Answering this question has required research and analysis on UK data collection and survey instruments; on business understanding of R&D and innovation activities and variations by sector; and on international comparisons of the UK’s approach to R&D. This evidence synthesis collates that work and finds that there is a significant risk that UK policy does not accurately reflect the R&D activities which take place, and therefore may be less effective than desired in supporting the government’s goal of becoming a ‘science and technology superpower’ by 2030.

The evidence collated here, covered in more detail in the accompanying reports from Frontier Economics and RAND Europe, sets out the evidence to illustrate why a gulf between R&D activities and policy may be occurring, how we might overcome it, and to what end. We hope it is of value to policymakers and analysts of R&D and innovation who are interested in understanding how more effective policies and initiatives can be developed to support the research and innovation system. The analysis and policy insights set out here are not intended to make the argument that one set of disciplines make a greater or lesser contribution to R&D over any other. Instead, they highlight the gaps in our current systems of measuring R&D and the implications this might have for ensuring that our policies are creating the most effective research and innovation system possible.

Policy goals and recommendations

1. Obtain a full and accurate picture of the R&D evidence base across all sectors and disciplines

UK R&D statistics and data collection should accurately capture and measure SHAPE R&D investment and activities to provide a more effective evidence-base through which to support UK R&D activity.
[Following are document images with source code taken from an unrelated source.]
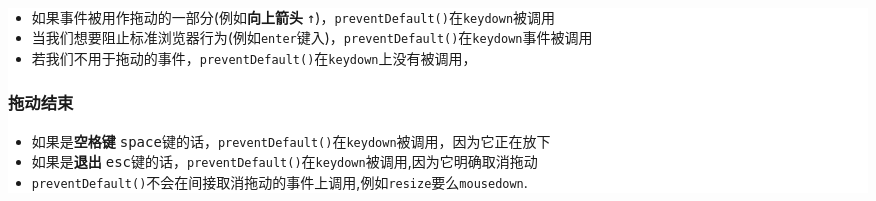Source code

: -   如果事件被用作拖动的一部分(例如**向上箭头** <kbd>↑</kbd>)，`preventDefault()`在`keydown`被调用
-   当我们想要阻止标准浏览器行为(例如`enter`键入)，`preventDefault()`在`keydown`事件被调用
-   若我们不用于拖动的事件，`preventDefault()`在`keydown`上没有被调用，

### 拖动结束

-   如果是**空格键** <kbd>space</kbd>键的话，`preventDefault()`在`keydown`被调用，因为它正在放下
-   如果是**退出** <kbd>esc</kbd>键的话，`preventDefault()`在`keydown`被调用,因为它明确取消拖动
-   `preventDefault()`不会在间接取消拖动的事件上调用,例如`resize`要么`mousedown`.
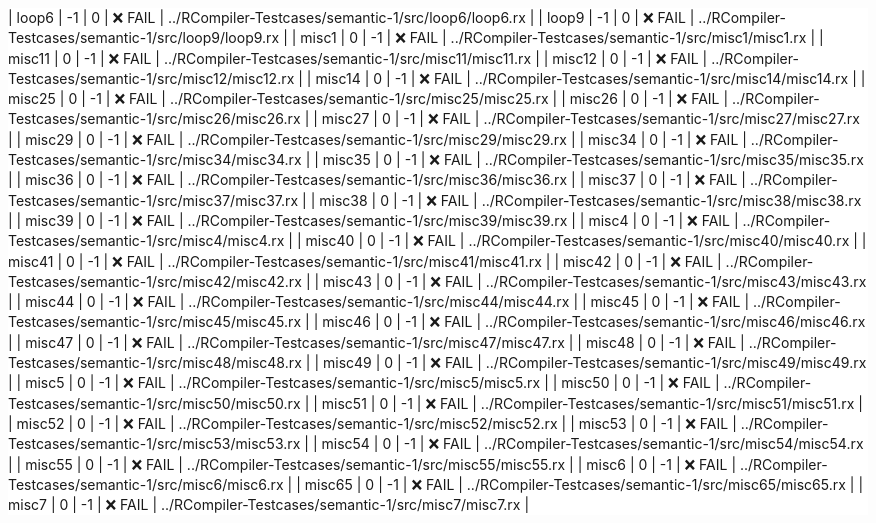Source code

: | loop6 | -1 | 0 | ❌ FAIL | ../RCompiler-Testcases/semantic-1/src/loop6/loop6.rx |
| loop9 | -1 | 0 | ❌ FAIL | ../RCompiler-Testcases/semantic-1/src/loop9/loop9.rx |
| misc1 | 0 | -1 | ❌ FAIL | ../RCompiler-Testcases/semantic-1/src/misc1/misc1.rx |
| misc11 | 0 | -1 | ❌ FAIL | ../RCompiler-Testcases/semantic-1/src/misc11/misc11.rx |
| misc12 | 0 | -1 | ❌ FAIL | ../RCompiler-Testcases/semantic-1/src/misc12/misc12.rx |
| misc14 | 0 | -1 | ❌ FAIL | ../RCompiler-Testcases/semantic-1/src/misc14/misc14.rx |
| misc25 | 0 | -1 | ❌ FAIL | ../RCompiler-Testcases/semantic-1/src/misc25/misc25.rx |
| misc26 | 0 | -1 | ❌ FAIL | ../RCompiler-Testcases/semantic-1/src/misc26/misc26.rx |
| misc27 | 0 | -1 | ❌ FAIL | ../RCompiler-Testcases/semantic-1/src/misc27/misc27.rx |
| misc29 | 0 | -1 | ❌ FAIL | ../RCompiler-Testcases/semantic-1/src/misc29/misc29.rx |
| misc34 | 0 | -1 | ❌ FAIL | ../RCompiler-Testcases/semantic-1/src/misc34/misc34.rx |
| misc35 | 0 | -1 | ❌ FAIL | ../RCompiler-Testcases/semantic-1/src/misc35/misc35.rx |
| misc36 | 0 | -1 | ❌ FAIL | ../RCompiler-Testcases/semantic-1/src/misc36/misc36.rx |
| misc37 | 0 | -1 | ❌ FAIL | ../RCompiler-Testcases/semantic-1/src/misc37/misc37.rx |
| misc38 | 0 | -1 | ❌ FAIL | ../RCompiler-Testcases/semantic-1/src/misc38/misc38.rx |
| misc39 | 0 | -1 | ❌ FAIL | ../RCompiler-Testcases/semantic-1/src/misc39/misc39.rx |
| misc4 | 0 | -1 | ❌ FAIL | ../RCompiler-Testcases/semantic-1/src/misc4/misc4.rx |
| misc40 | 0 | -1 | ❌ FAIL | ../RCompiler-Testcases/semantic-1/src/misc40/misc40.rx |
| misc41 | 0 | -1 | ❌ FAIL | ../RCompiler-Testcases/semantic-1/src/misc41/misc41.rx |
| misc42 | 0 | -1 | ❌ FAIL | ../RCompiler-Testcases/semantic-1/src/misc42/misc42.rx |
| misc43 | 0 | -1 | ❌ FAIL | ../RCompiler-Testcases/semantic-1/src/misc43/misc43.rx |
| misc44 | 0 | -1 | ❌ FAIL | ../RCompiler-Testcases/semantic-1/src/misc44/misc44.rx |
| misc45 | 0 | -1 | ❌ FAIL | ../RCompiler-Testcases/semantic-1/src/misc45/misc45.rx |
| misc46 | 0 | -1 | ❌ FAIL | ../RCompiler-Testcases/semantic-1/src/misc46/misc46.rx |
| misc47 | 0 | -1 | ❌ FAIL | ../RCompiler-Testcases/semantic-1/src/misc47/misc47.rx |
| misc48 | 0 | -1 | ❌ FAIL | ../RCompiler-Testcases/semantic-1/src/misc48/misc48.rx |
| misc49 | 0 | -1 | ❌ FAIL | ../RCompiler-Testcases/semantic-1/src/misc49/misc49.rx |
| misc5 | 0 | -1 | ❌ FAIL | ../RCompiler-Testcases/semantic-1/src/misc5/misc5.rx |
| misc50 | 0 | -1 | ❌ FAIL | ../RCompiler-Testcases/semantic-1/src/misc50/misc50.rx |
| misc51 | 0 | -1 | ❌ FAIL | ../RCompiler-Testcases/semantic-1/src/misc51/misc51.rx |
| misc52 | 0 | -1 | ❌ FAIL | ../RCompiler-Testcases/semantic-1/src/misc52/misc52.rx |
| misc53 | 0 | -1 | ❌ FAIL | ../RCompiler-Testcases/semantic-1/src/misc53/misc53.rx |
| misc54 | 0 | -1 | ❌ FAIL | ../RCompiler-Testcases/semantic-1/src/misc54/misc54.rx |
| misc55 | 0 | -1 | ❌ FAIL | ../RCompiler-Testcases/semantic-1/src/misc55/misc55.rx |
| misc6 | 0 | -1 | ❌ FAIL | ../RCompiler-Testcases/semantic-1/src/misc6/misc6.rx |
| misc65 | 0 | -1 | ❌ FAIL | ../RCompiler-Testcases/semantic-1/src/misc65/misc65.rx |
| misc7 | 0 | -1 | ❌ FAIL | ../RCompiler-Testcases/semantic-1/src/misc7/misc7.rx |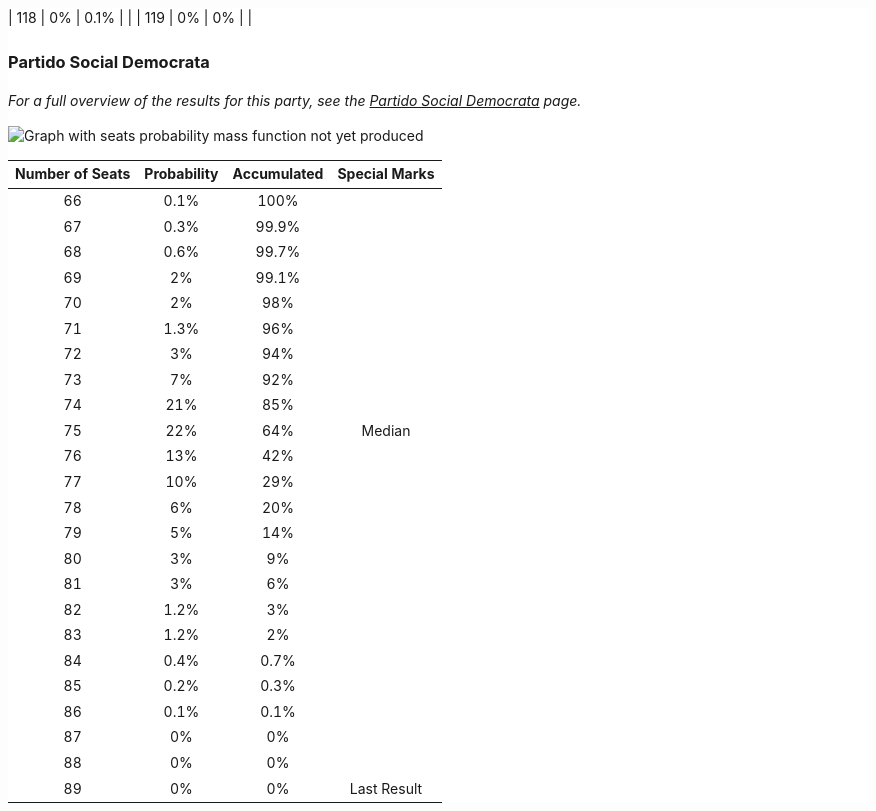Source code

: | 118 | 0% | 0.1% |  |
| 119 | 0% | 0% |  |

### Partido Social Democrata

*For a full overview of the results for this party, see the [Partido Social Democrata](party-partidosocialdemocrata.html) page.*

![Graph with seats probability mass function not yet produced](2019-05-19-CESOP–UCP-seats-pmf-partidosocialdemocrata.png "Seats Probability Mass Function")

| Number of Seats | Probability | Accumulated | Special Marks |
|:---------------:|:-----------:|:-----------:|:-------------:|
| 66 | 0.1% | 100% |  |
| 67 | 0.3% | 99.9% |  |
| 68 | 0.6% | 99.7% |  |
| 69 | 2% | 99.1% |  |
| 70 | 2% | 98% |  |
| 71 | 1.3% | 96% |  |
| 72 | 3% | 94% |  |
| 73 | 7% | 92% |  |
| 74 | 21% | 85% |  |
| 75 | 22% | 64% | Median |
| 76 | 13% | 42% |  |
| 77 | 10% | 29% |  |
| 78 | 6% | 20% |  |
| 79 | 5% | 14% |  |
| 80 | 3% | 9% |  |
| 81 | 3% | 6% |  |
| 82 | 1.2% | 3% |  |
| 83 | 1.2% | 2% |  |
| 84 | 0.4% | 0.7% |  |
| 85 | 0.2% | 0.3% |  |
| 86 | 0.1% | 0.1% |  |
| 87 | 0% | 0% |  |
| 88 | 0% | 0% |  |
| 89 | 0% | 0% | Last Result |
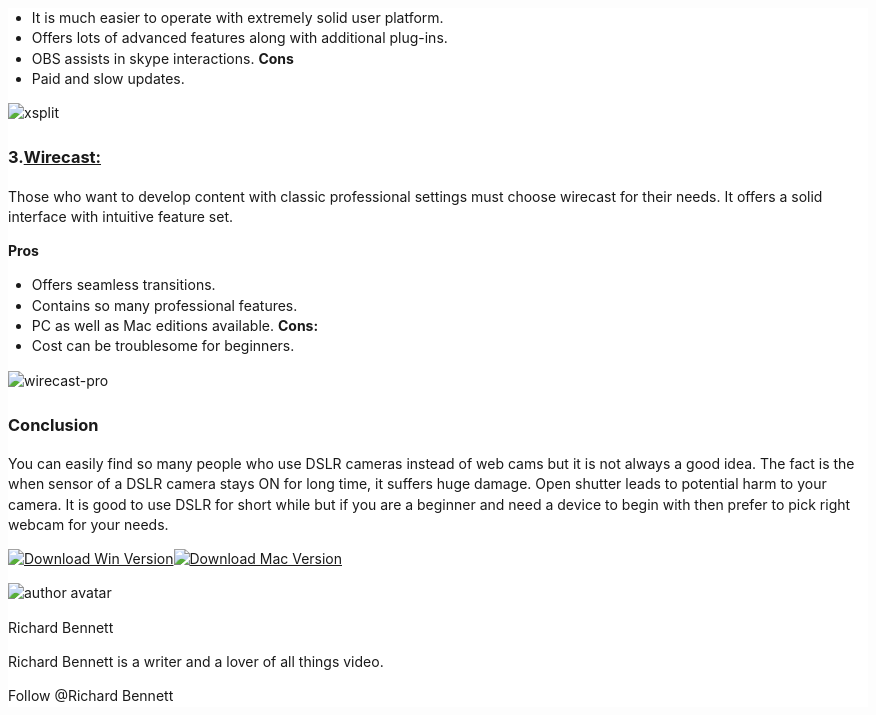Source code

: * It is much easier to operate with extremely solid user platform.
* Offers lots of advanced features along with additional plug-ins.
* OBS assists in skype interactions.
**Cons**
* Paid and slow updates.

![xsplit ](https://images.wondershare.com/filmora/article-images/xsplit.jpg)

### 3.[Wirecast:](https://www.telestream.net/wirecast/overview.htm )

 Those who want to develop content with classic professional settings must choose wirecast for their needs. It offers a solid interface with intuitive feature set.

**Pros**

* Offers seamless transitions.
* Contains so many professional features.
* PC as well as Mac editions available.
**Cons:**
* Cost can be troublesome for beginners.

![wirecast-pro ](https://images.wondershare.com/filmora/article-images/wirecast-pro.jpg)

### Conclusion

 You can easily find so many people who use DSLR cameras instead of web cams but it is not always a good idea. The fact is the when sensor of a DSLR camera stays ON for long time, it suffers huge damage. Open shutter leads to potential harm to your camera. It is good to use DSLR for short while but if you are a beginner and need a device to begin with then prefer to pick right webcam for your needs.

[![Download Win Version](https://images.wondershare.com/filmora/guide/download-btn-win.jpg)](https://tools.techidaily.com/wondershare/filmora/download/)[![Download Mac Version](https://images.wondershare.com/filmora/guide/download-btn-mac.jpg)](https://tools.techidaily.com/wondershare/filmora/download/)

![author avatar](https://images.wondershare.com/filmora/article-images/richard-bennett.jpg)

Richard Bennett

Richard Bennett is a writer and a lover of all things video.

Follow @Richard Bennett

<ins class="adsbygoogle"
     style="display:block"
     data-ad-format="autorelaxed"
     data-ad-client="ca-pub-7571918770474297"
     data-ad-slot="1223367746"></ins>

<ins class="adsbygoogle"
     style="display:block"
     data-ad-format="autorelaxed"
     data-ad-client="ca-pub-7571918770474297"
     data-ad-slot="1223367746"></ins>



<ins class="adsbygoogle"
     style="display:block"
     data-ad-client="ca-pub-7571918770474297"
     data-ad-slot="8358498916"
     data-ad-format="auto"
     data-full-width-responsive="true"></ins>



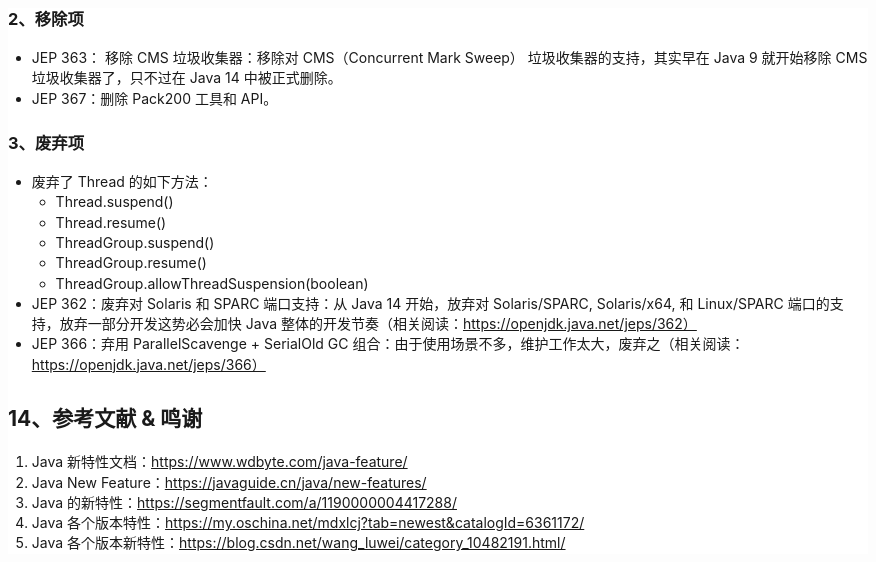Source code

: 

### 2、移除项

- JEP 363： 移除 CMS 垃圾收集器：移除对 CMS（Concurrent Mark Sweep） 垃圾收集器的支持，其实早在 Java 9 就开始移除 CMS 垃圾收集器了，只不过在 Java 14 中被正式删除。
- JEP 367：删除 Pack200 工具和 API。



### 3、废弃项

- 废弃了 Thread 的如下方法：
  - Thread.suspend()
  - Thread.resume()
  - ThreadGroup.suspend()
  - ThreadGroup.resume()
  - ThreadGroup.allowThreadSuspension(boolean)
- JEP 362：废弃对 Solaris 和 SPARC 端口支持：从 Java 14 开始，放弃对 Solaris/SPARC, Solaris/x64, 和 Linux/SPARC 端口的支持，放弃一部分开发这势必会加快 Java 整体的开发节奏（相关阅读：https://openjdk.java.net/jeps/362）
- JEP 366：弃用 ParallelScavenge + SerialOld GC 组合：由于使用场景不多，维护工作太大，废弃之（相关阅读：https://openjdk.java.net/jeps/366）



## 14、参考文献 & 鸣谢

1. Java 新特性文档：https://www.wdbyte.com/java-feature/
2. Java New Feature：https://javaguide.cn/java/new-features/
3. Java 的新特性：https://segmentfault.com/a/1190000004417288/
4. Java 各个版本特性：https://my.oschina.net/mdxlcj?tab=newest&catalogId=6361172/
5. Java 各个版本新特性：https://blog.csdn.net/wang_luwei/category_10482191.html/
2. Ensure policies appropriately recognise the role of R&D in the full innovation system

Alongside collecting better evidence, policy must also recognise that ‘formal’ R&D is only one part of business investment in innovation. We need to reflect differences between R&D and innovation processes in policy making, as they are easily conflated.

3. Utilise people-centric methods for measuring R&D

Recognising R&D as part of the full innovation system also means better understanding the role of people across innovation processes. SHAPE R&D is more likely to be embodied in human capital, rather than infrastructure or capital investment. As such, understanding the role that people play in R&D will identify the practices which support innovation and productivity and build on the evidence captured by statistics and data collection.

4. Support interdisciplinary and intersectoral skills for improved economic outcomes

People-centric measurements will also help policymakers better understand the interplay between STEM and SHAPE skills and expertise in R&D. Supporting interdisciplinary collaboration in R&D could create better business outcomes, solve skills gaps, and prepare for the future of work.

5. Create a holistic and nuanced evidence base to invest more effectively 3% or more of GDP in R&D.

The previous policy goals can help policymakers build a more holistic evidence-base for effective investment in R&D. Investing 3% or more of GDP effectively requires accurate measurements of R&D activities and people, and a systems approach with a long-term vision.

These recommendations are drawn from evidence collated from across our R&D research, including the accompanying reports from Frontier Economics and RAND Europe, and build on one another to create a holistic approach to fully understanding the contributions of all disciplines to UK R&D and innovation. The synthesis also highlights case studies which provide insight into the practicalities of innovation processes within organisations. Finally, the synthesis provides a summary of activity that outlines next steps for the British Academy in mobilising these policy recommendations.